集会への
 


「……雨、だ」

「そうね。」



太陽から降り注ぐ光を邪魔する雲は、泣いた。ぽつん、ぽつんてソラの頬にぶつかり形を崩した滴は透明の線を描いた。

ソラの隣にはふわふわと宙に浮く手作りの人形。さらに隣にはナイトがいた。

宙に浮く可愛らしい人形から、誠実そうな男性の声がソラに話し掛けた。



「雨は嫌いか?ソラ」

「嫌い、じゃないんですけど………。今日の雨は嫌い。なんかムカつくんです。」

「あら、思春期の始まりかしら。」

「そうか…、ソラもとうとう思春期なのか…。」

「変なこと言わないでよナイト!!ウンディーネ様のテンション下がったじゃんか!!」

「あら、私のせいにするの?ウンディーネ様、元気出してください。ソラはまだ子供だから思春期はまだですよ。」

「子供じゃないよ!!」



人形、ウンディーネからクツクツと笑い声がする。ナイトは「そういうところが子供よ」と笑った。ソラは頬を膨らませてまだ反論する。

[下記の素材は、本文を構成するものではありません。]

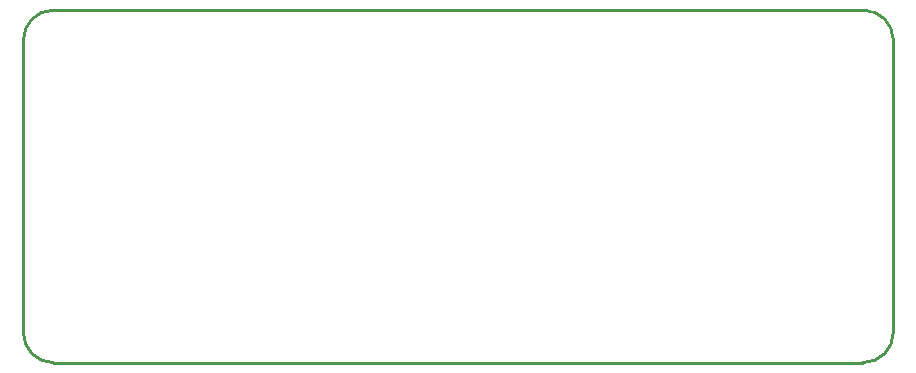
<source format=gko>
G04*
G04 #@! TF.GenerationSoftware,Altium Limited,Altium Designer,24.2.2 (26)*
G04*
G04 Layer_Color=16711935*
%FSLAX44Y44*%
%MOMM*%
G71*
G04*
G04 #@! TF.SameCoordinates,AE1E6ACB-0CC1-432D-8EAE-CAE1C6468999*
G04*
G04*
G04 #@! TF.FilePolarity,Positive*
G04*
G01*
G75*
%ADD10C,0.2540*%
D10*
X368300Y158750D02*
G03*
X342900Y184150I-25400J0D01*
G01*
Y-114300D02*
G03*
X368300Y-88900I0J25400D01*
G01*
X-342900Y184150D02*
G03*
X-368300Y158750I0J-25400D01*
G01*
Y-88900D02*
G03*
X-342900Y-114300I25400J0D01*
G01*
X342900D01*
X-342900Y184150D02*
X342900D01*
X368300Y-88900D02*
Y158750D01*
X-368300Y-88900D02*
Y158750D01*
M02*

</source>
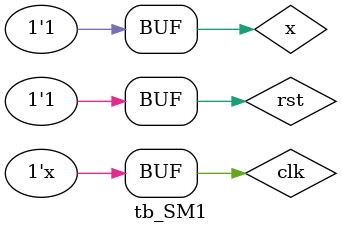
<source format=v>
module tb_SM1();

reg clk, rst, x;
wire [1:0]state;
wire  y;

SM1 u1(clk, rst, x, y, state);

initial begin
    clk <= 0;
    rst <= 1; 
    x <= 0;
    #10 rst <= 0;
    #10 rst <= 1;  // Set State 2'b00
    
//    #30 x <= 1'b1; // state 2'b00 input 1 -> state 2'b01   4.1.1
//    #30 x <= 1'b0; // state 2'01 input 0 -> state 2'b00    4.1.2
     
     
    #10 x <= 1'b1; // state 2'b00 input 1 -> state 2'b01   4.1.1
    #10 x <= 1'b1; // state 2'b01 input 1 -> state 2'b11   4.1.3
//   #10 x <= 2'b0; // state 2'b11 input 0 -> stae 2'b00   4.1.6
   
    #10 x <= 1'b1; // state 2'b11 input 1 -> state 2'b10 
  //  #10 x <= 1'b0; // state 2'b10 input 0 -> state 2'b00   4.1.4
    #10 x <= 1'b1; // state 2'b10 input 1 -> state 2'b10   4.1.5
    
    
   end
    
always begin
   #5 clk <= ~clk;
end
   
   endmodule
</source>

ソラとナイトの間に浮く人形はウンディーネ。水の組織のボス。暗殺組織のボス。そういえば彼のイメージは恐いものとなるのが普通であろう。

だがソラたちがボスのウンディーネは温厚な性格だ。肉体は奪われてしまったので人形に精神を宿している。



「あ、ついたついた!つきましたよウンディーネ様!」

「そうだな。疲れたからあとで水を飲もうか。ああ、走ってはいけないよ、ソラ」



ソラたちの目の前に立つのは小さなビル。10階になるかならないかくらいの大きさだ。
そこがソラたちの目的地。本日集会が行われる場所だ。

目的地にたどり着いたソラは今にも走りだしそうで、ウンディーネがすぐに制止の声をかけた。



「でもじめじめするから早く入りたいですよ!」

「慌てるな慌てるな。ははは」



のんびり構えるウンディーネを見てソラは「まあ、いっか」と走るのを諦めてウンディーネに歩調を合わせた。歩いてその建物に入り、ソラは体めいっぱいにクーラーの涼しい風を浴びた。



「すーずーしーいー!」

「風邪引くからこっちに来なさい」

「あーい」



ナイトに連れられてソラはロビーから離れてウンディーネと共に暗い廊下を歩き、エレベーターに乗り込む。

ウンディーネを集会が行われる部屋まで送っていくためだ。
エレベーターが作動して体がいつもより重くなる感覚を味わっているとすぐに最上階に着いた。

そこからまた廊下を進むとばったりと二人組に出会した。



「シルフ様、こんにちは。」

「こ、こんにちは」



ナイトに続いてソラが挨拶をする相手は風の組織のボス。
彼とその補佐はソラたちの姿を視界にとどめると、シルフの補佐、エテールが挨拶をした。



「ウンディーネ様ですね。こんにちは。」



にっこり、優しく笑うエテールとは反対に表情を変えず威厳が溢れるシルフにソラは狼狽える。



「お前がオリジナルか」

「は、はい。はい?え、あ…、オリジナル?」

「フン、聞いていないのか。まあいい。」



シルフはエテールに「ここまででいい。」と言うと、さっさと歩いて行ってしまった。
ウンディーネもナイトとソラに「私も大丈夫だ。先に休んでなさい。」と言って返事を確認すると空気を滑って行った。



「じゃあ僕たちは談話室に行こっか。」



エテールがソラとエテールに笑いかける。
白衣を羽織るエテールの外見は女性そのものだ。顔立ちも女性寄り。……そう、外見は。実際は女性ではなく男性。

ソラはエテールを好ましく思っていない。ソラも同じように性別を偽っているのだが、どうしても性格が好きになれなかった。

それに、性別を偽る理由がただの遊び心であるという点でも、納得できない。だからソラは「……ああ、うん…」と曖昧に返事をした。